A new book by Evelyn M. Perry titled "Live and Let Live: Diversity, Conflict, and Community in an Integrated Neighborhood" examines why Riverwest is not like any other neighborhood in Milwaukee. Perry, a sociologist at Rhodes College in Memphis, studied Riverwest for three years.

“We are in a bind,” writes Evelyn M. Perry. While conventional wisdom asserts that residential racial and economic integration holds great promise for reducing inequality in the United States, Americans are demonstrably not very good at living with difference. Perry’s analysis of the multiethnic, mixed-income Milwaukee community of Riverwest, where residents maintain relative stability without insisting on conformity, advances our understanding of why and how neighborhoods matter. In response to the myriad urban quantitative assessments, Perry examines the impacts of neighborhood diversity using more than three years of ethnographic fieldwork and interviews. Her in-depth examination of life “on the block” expands our understanding of the mechanisms by which neighborhoods shape the perceptions, behaviors, and opportunities of those who live in them. Perry challenges researchers’ assumptions about what “good” communities look like and what well-regulated communities want. Live and Let Live shifts the conventional scholarly focus from “What can integration do?” to “How is integration done?”

Read more below.

In the book, she writes that Milwaukee's segregation rates have barely moved between 1980 and 2010 and there are only a few neighborhoods that are racially integrated like Riverwest. Perry's book investigates why Riverwest, for the most part, has remained one of the most diverse neighborhoods in the city.
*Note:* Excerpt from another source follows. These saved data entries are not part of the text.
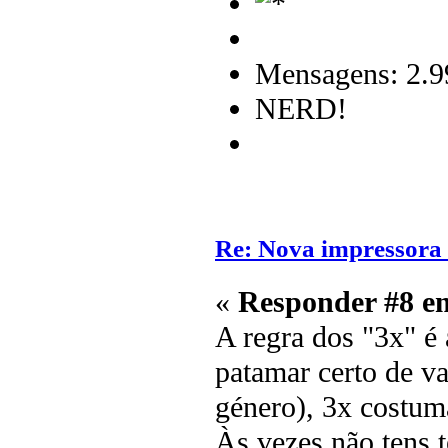
Mensagens: 2.9
NERD!
Re: Nova impressora
«
Responder #8 e
A regra dos "3x" é
patamar certo de va
género), 3x costum
Às vezes não tens 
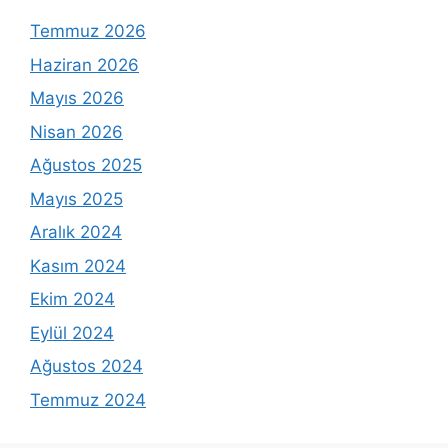
Temmuz 2026
Haziran 2026
Mayıs 2026
Nisan 2026
Ağustos 2025
Mayıs 2025
Aralık 2024
Kasım 2024
Ekim 2024
Eylül 2024
Ağustos 2024
Temmuz 2024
Perry used tools like urban ethnography to explore the lived experience of integration. She also conducted 60 in-depth, open interviews with a wide range of people who were actively engaged in the neighborhood. 
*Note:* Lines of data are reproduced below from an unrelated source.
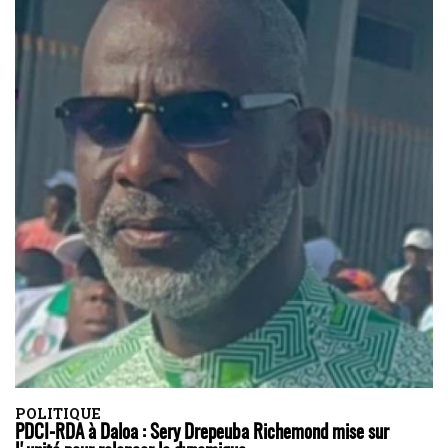
POLITIQUE
PDCI-RDA à Daloa : Sery Drepeuba Richemond mise sur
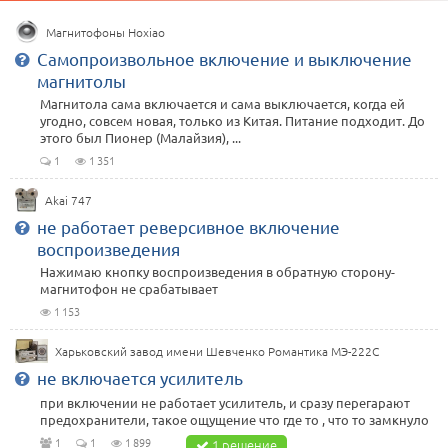
Магнитофоны Hoxiao
Самопроизвольное включение и выключение
магнитолы
Магнитола сама включается и сама выключается, когда ей
угодно, совсем новая, только из Китая. Питание подходит. До
этого был Пионер (Малайзия), ...
1
1 351
Akai 747
не работает реверсивное включение
воспроизведения
Нажимаю кнопку воспроизведения в обратную сторону-
магнитофон не срабатывает
1 153
Харьковский завод имени Шевченко Романтика МЭ-222С
не включается усилитель
при включении не работает усилитель, и сразу перегарают
предохранители, такое ощущение что где то , что то замкнуло
1
1
1 899
1 решение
Perry writes that the book explores everyday "doing of difference in a diverse neighborhood. In chapters 2 and 3, she provides a look a the history of Riverwest.  Chapter 4 explores regulation in a diverse neighborhood like policing. In chapter 5 and 6, Perry examines the social bases for shared perceptions for specific features of the neighborhood. The final chapter looks at the durability of Riverwest's social diversity. She discusses the implications of her findings for inequality, power relations, and the understanding of the "good" community.

The book cover was created by local musician Mike Fredrickson. Tonight (March 31), Evelyn M. Perry will be at the Woodland Pattern Book Center to talk about her book beginning at 7 pm.